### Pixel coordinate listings
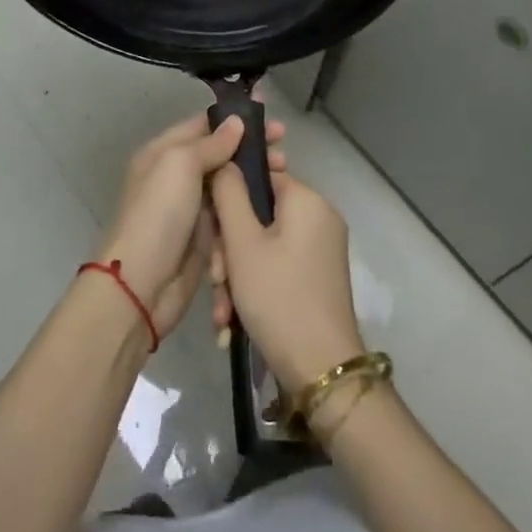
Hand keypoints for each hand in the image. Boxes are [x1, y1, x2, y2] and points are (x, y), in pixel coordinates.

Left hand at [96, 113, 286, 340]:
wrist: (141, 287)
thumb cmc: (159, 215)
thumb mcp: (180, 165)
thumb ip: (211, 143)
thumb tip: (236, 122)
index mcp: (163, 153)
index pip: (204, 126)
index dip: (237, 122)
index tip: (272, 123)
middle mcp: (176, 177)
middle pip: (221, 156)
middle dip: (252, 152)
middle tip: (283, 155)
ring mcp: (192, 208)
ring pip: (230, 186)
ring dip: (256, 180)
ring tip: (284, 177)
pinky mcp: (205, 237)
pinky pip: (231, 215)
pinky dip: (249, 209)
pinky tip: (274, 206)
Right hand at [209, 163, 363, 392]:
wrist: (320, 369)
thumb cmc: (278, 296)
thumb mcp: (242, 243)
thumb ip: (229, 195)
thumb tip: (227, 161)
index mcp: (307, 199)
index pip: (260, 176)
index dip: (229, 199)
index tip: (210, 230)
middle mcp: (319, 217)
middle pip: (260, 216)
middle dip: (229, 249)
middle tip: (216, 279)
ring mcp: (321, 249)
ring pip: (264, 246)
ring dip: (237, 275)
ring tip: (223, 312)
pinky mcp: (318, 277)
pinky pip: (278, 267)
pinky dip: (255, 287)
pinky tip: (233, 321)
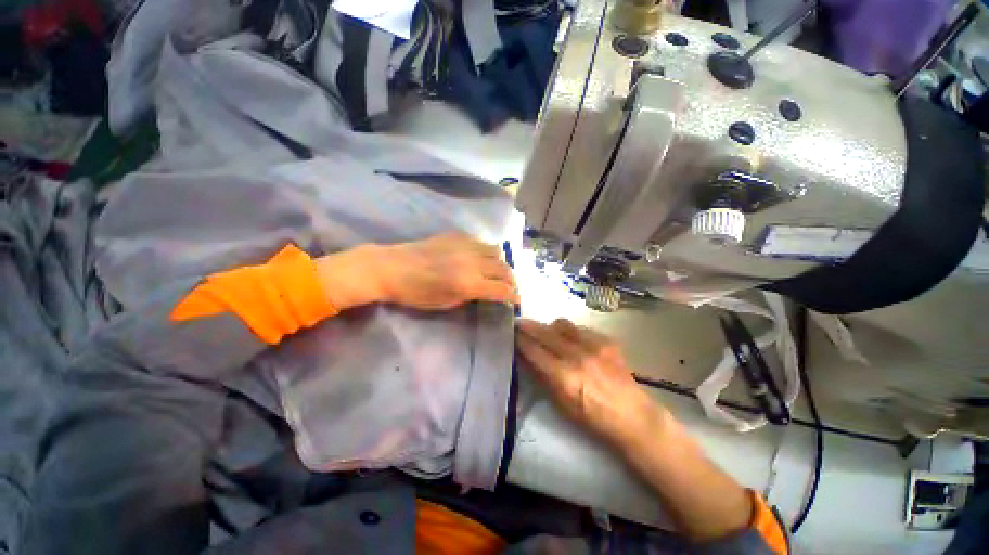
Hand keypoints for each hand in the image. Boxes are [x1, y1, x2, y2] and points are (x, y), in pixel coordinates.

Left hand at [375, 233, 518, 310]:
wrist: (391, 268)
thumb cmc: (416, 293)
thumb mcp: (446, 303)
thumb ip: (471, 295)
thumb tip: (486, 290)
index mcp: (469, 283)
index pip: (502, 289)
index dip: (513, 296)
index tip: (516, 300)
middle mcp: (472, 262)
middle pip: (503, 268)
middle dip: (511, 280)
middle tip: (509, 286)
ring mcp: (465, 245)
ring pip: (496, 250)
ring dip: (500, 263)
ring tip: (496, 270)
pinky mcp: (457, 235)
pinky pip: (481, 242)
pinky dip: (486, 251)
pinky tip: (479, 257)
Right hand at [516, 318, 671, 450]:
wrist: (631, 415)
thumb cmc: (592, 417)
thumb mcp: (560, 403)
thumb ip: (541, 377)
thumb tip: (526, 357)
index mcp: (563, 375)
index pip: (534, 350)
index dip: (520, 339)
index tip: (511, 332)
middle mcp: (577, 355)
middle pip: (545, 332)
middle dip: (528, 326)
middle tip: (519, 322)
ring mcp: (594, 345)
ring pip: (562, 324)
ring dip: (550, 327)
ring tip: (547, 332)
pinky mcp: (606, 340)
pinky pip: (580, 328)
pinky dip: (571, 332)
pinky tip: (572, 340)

==

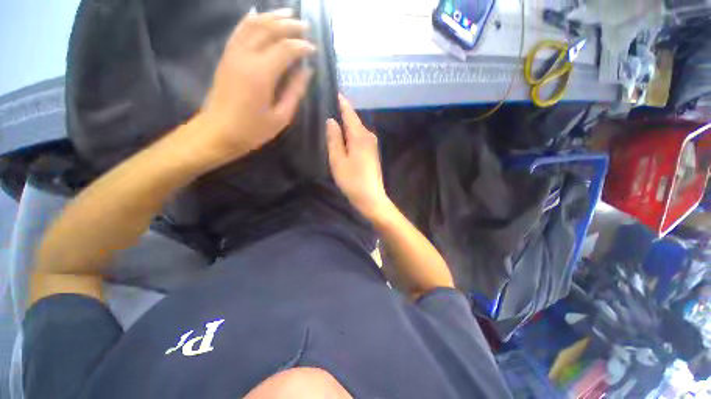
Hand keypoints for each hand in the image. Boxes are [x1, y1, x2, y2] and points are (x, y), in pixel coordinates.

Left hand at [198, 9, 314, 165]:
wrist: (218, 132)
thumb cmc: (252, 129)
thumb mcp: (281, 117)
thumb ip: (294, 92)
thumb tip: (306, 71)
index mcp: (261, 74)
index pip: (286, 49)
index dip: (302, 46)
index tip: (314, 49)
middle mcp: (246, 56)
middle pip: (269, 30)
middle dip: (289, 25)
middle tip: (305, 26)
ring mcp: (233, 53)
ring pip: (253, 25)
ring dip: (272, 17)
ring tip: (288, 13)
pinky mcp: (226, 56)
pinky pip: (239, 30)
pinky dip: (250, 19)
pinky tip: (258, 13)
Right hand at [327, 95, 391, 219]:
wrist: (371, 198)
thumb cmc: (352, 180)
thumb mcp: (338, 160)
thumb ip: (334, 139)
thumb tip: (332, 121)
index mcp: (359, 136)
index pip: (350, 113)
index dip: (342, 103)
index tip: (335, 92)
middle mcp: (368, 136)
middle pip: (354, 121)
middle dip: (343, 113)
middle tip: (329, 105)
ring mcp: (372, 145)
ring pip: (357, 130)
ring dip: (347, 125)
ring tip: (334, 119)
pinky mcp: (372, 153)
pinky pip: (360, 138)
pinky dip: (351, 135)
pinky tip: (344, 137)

### EXERCISE BRIEF
Within the records above, count the lines that contain "Right" and give only that number.

### FINAL ANSWER
3